As famílias mais diretamente atingidas continuam desamparadas, em especial as de Bento Rodrigues, distrito de Mariana que foi dizimado do mapa. Removidas de suas casas, ainda aguardam o dinheiro da reparação, que virá de um fundo de R$ 20 bilhões a ser constituído pelas sócias da mineradora: a Vale e a BHP Billiton. As empresas e 18 de seus dirigentes foram denunciadas pelo Ministério Público pelo desastre.
A crise fiscal também afetou o tratamento da tragédia. Com a penúria do Estado brasileiro, as verbas que seriam utilizadas para acompanhar os desdobramentos do desastre e estimar a extensão dos danos – algo necessário para definir estratégias de mitigação da destruição – foram cortadas. Com isso, até hoje não foi possível detalhar o tamanho dos estragos na fauna e na flora das regiões devastadas, tampouco o tempo necessário para recuperá-las.
Segundo o Ibama, pouco foi feito até agora para mitigar e recuperar os danos. As obras exigidas da Samarco foram consideradas “insuficientes e atrasadas” em vistoria do órgão: 71% dos pontos estão sem conservação, 62% sem drenagem e 53% sem contenção, de acordo com reportagem do jornal O Globo. Há ainda 102 km de leitos de rios com alta concentração de rejeitos, entre Mariana e o município de Rio Doce (MG).
No país que desde sempre foi o principal produtor mundial de minério de ferro, espanta saber que as condições dos reservatórios destinados a armazenar rejeitos da atividade são fragilíssimas.
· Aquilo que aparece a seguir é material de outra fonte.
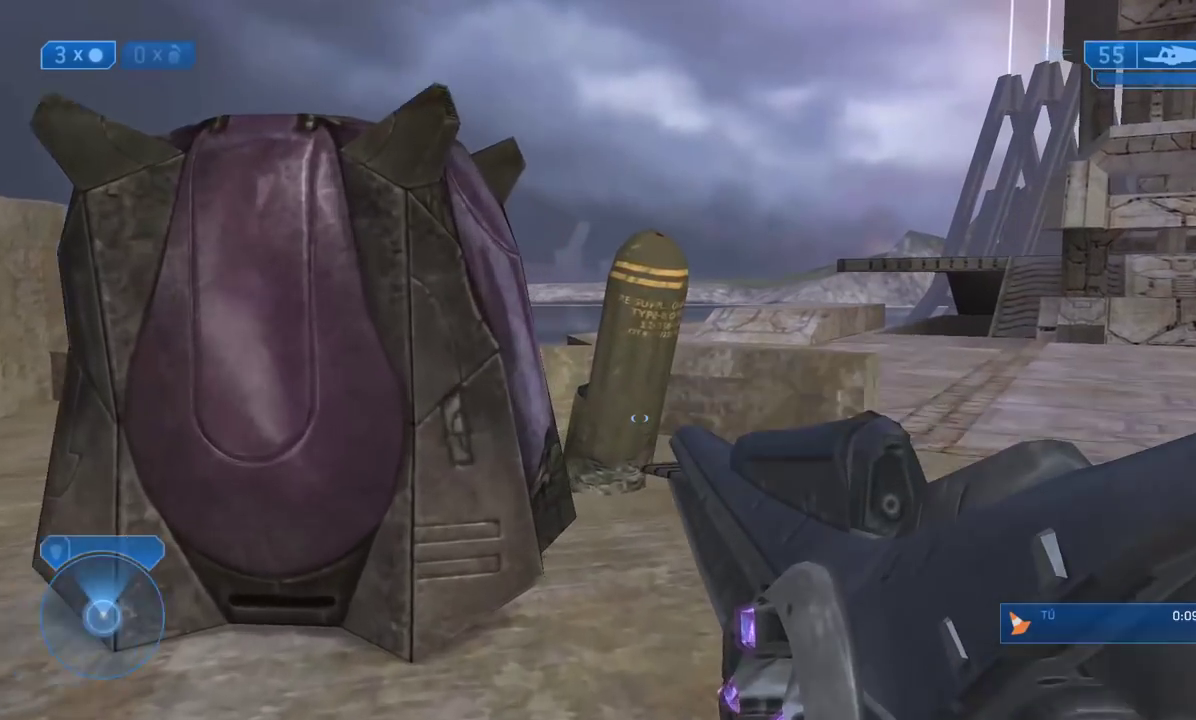
{"dt_ms": 500, "buttons": ["X"], "left_stick": "up", "right_stick": "center", "events": [[500, "X", "down"]]}
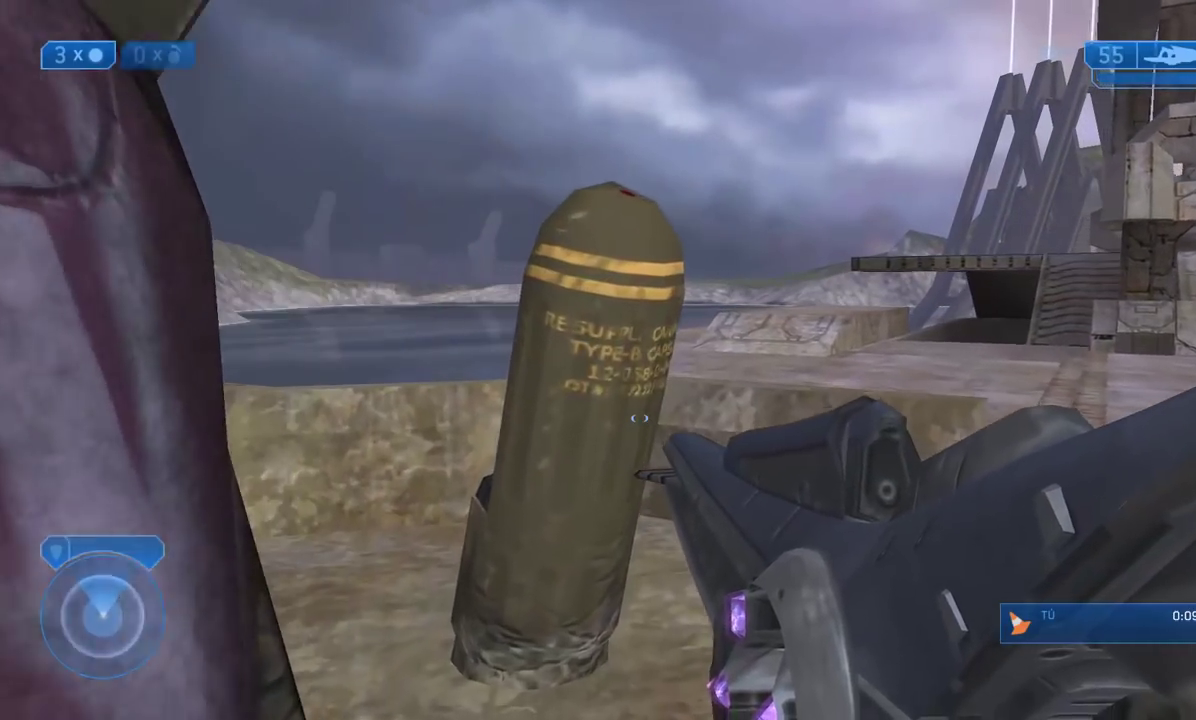
{"dt_ms": 500, "buttons": [], "left_stick": "up-right", "right_stick": "center", "events": [[300, "left_stick", "up-right"], [467, "X", "up"]]}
Segundo o Ministério Público Federal, das 397 barragens de mineração brasileiras, metade tem risco de desastres de proporções similares ou piores que as de Mariana, revelou O Estado de S. Paulo neste fim de semana.
O desastre da barragem da Samarco cobra uma legislação ambiental e mineral à altura do peso da atividade para a economia brasileira – vale lembrar que até hoje arrastam-se no Congresso as discussões em torno do novo Código Mineral. O poder público precisa ser implacável e rigoroso para punir, e previdente para coibir a repetição da tragédia. Mariana não pode tornar-se apenas uma foto feia e cheia de lama pendurada na parede.